Celebrity chef Gordon Ramsay has been urged to take animals off the menu and make his restaurants 100 percent vegan.
Animal rights charity PETA wrote a letter to Ramsay after hearing that he had been laying off hundreds of staff members amid the coronavirus pandemic. The charity has requested he ‘lay off animals, not staff’.
Coronavirus
The coronavirus is understood to have started at a wet market in Wuhan, China at the end of last year. Since then, it has spread globally killing more than 53,000 at the time of writing.
PETA notes that areas, where animals are kept closely together amid their own waste, are ‘key sites for the transmission of diseases such as bird flu, swine flu, COVID-19, and SARS from animals to humans’.
It adds that this confinement happens on farms around the world, as well as wet markets, describing the coronavirus pandemic as ‘our wake-up call’.
Vegan
“Last year, Ramsay was quoted as saying, ‘vegan is on the rise – we’ve got to adapt’, and this sentiment has never rung truer,” PETA said in a statement.
It added that it is ‘calling on Ramsay to think about the future and how society will want the world to be when this pandemic is over’.
The charity’s letter says: “This is a great opportunity to put your creativity to use to help secure the future of the planet and all who call it home”.

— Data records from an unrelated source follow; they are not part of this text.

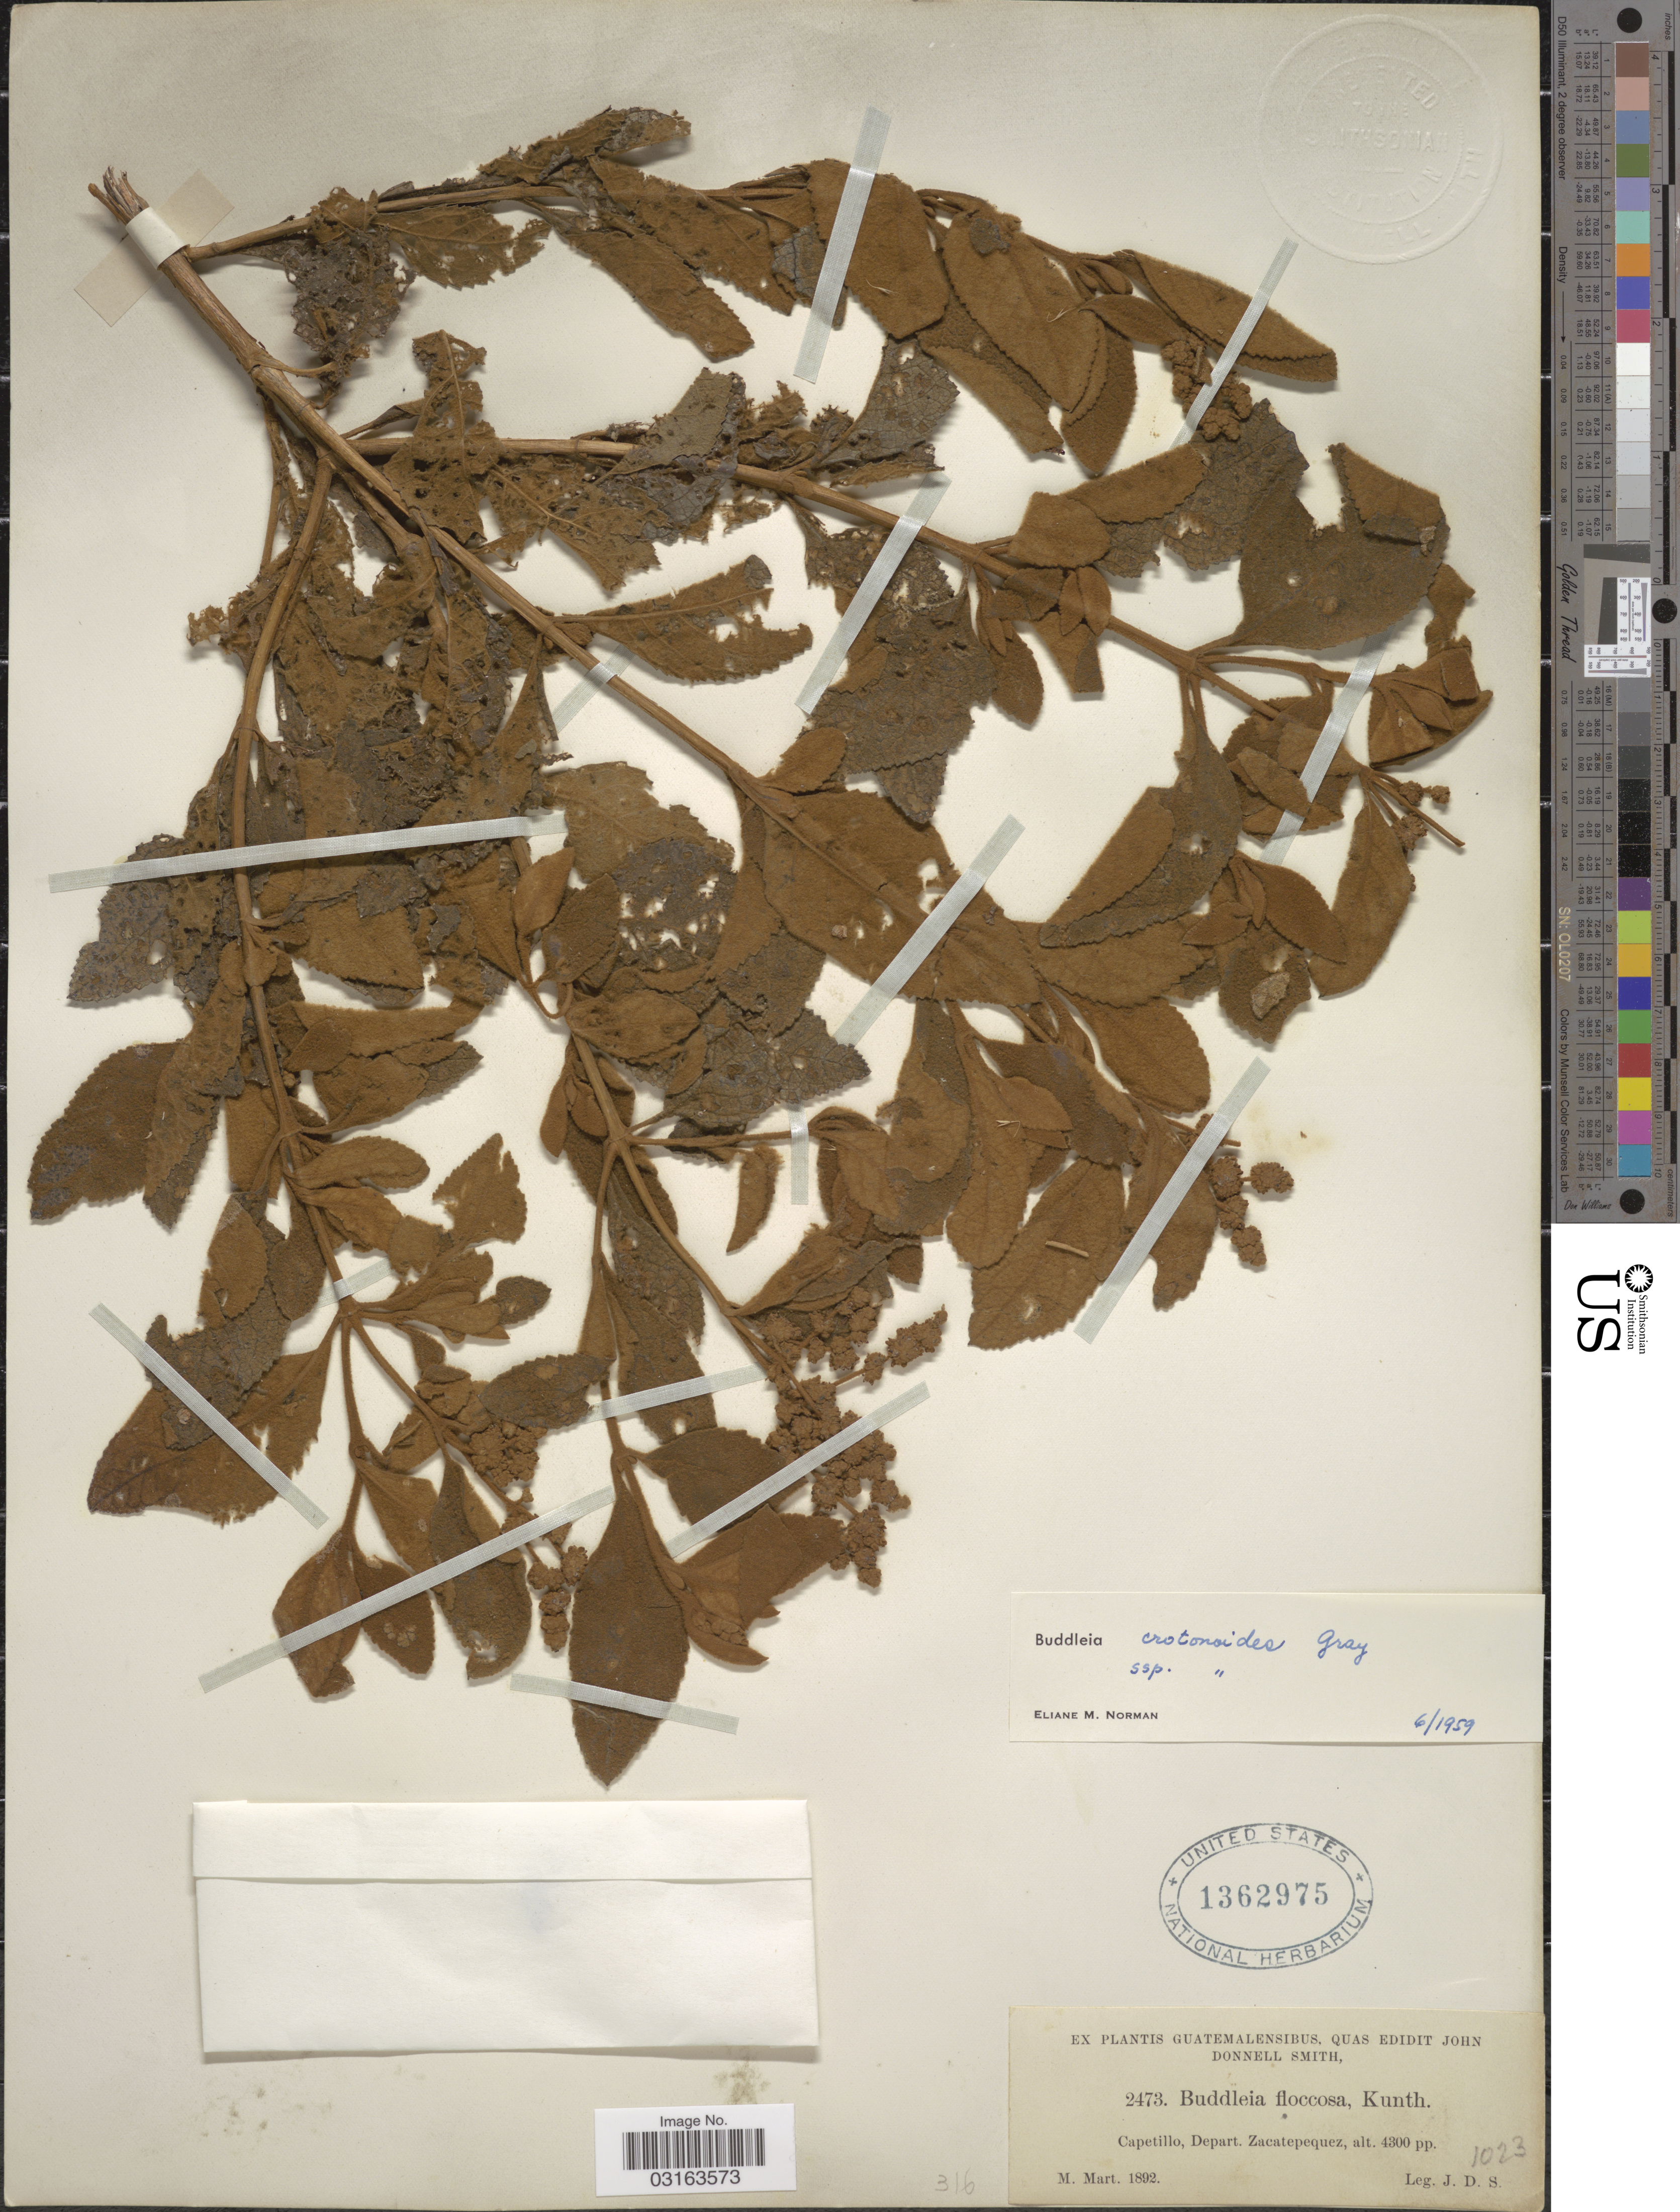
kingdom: Plantae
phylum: Tracheophyta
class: Magnoliopsida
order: Lamiales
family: Scrophulariaceae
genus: Buddleja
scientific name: Buddleja crotonoides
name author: A. Gray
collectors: J. Donnell Smith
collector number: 2473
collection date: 1892-03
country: Guatemala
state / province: Sacatepéquez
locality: Capetillo, Depart. Zacatepequez.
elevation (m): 1311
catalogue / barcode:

It follows Ramsay adding a number of plant-based dishes to his restaurant menu – including breakfast options and a Sunday roast.
Meat-eating and pandemics
While there has been debate around eating meat and its relation to the transmission of disease, infectious disease epidemiologist Gregory Gray, from Duke University in North Carolina, says it is a ‘significant cofactor’ in the genesis of new human diseases.
He made the comments in a Popular Science article titled A vegan world wouldn’t keep diseases like COVID-19 from infecting humans.
While Gray does not believe that going vegan would not stop the transmission of every single zoonotic disease, he said ‘we would probably have less contact with animals that we’re either growing or ceasing to capture from the wild for food’ if we stopped eating them.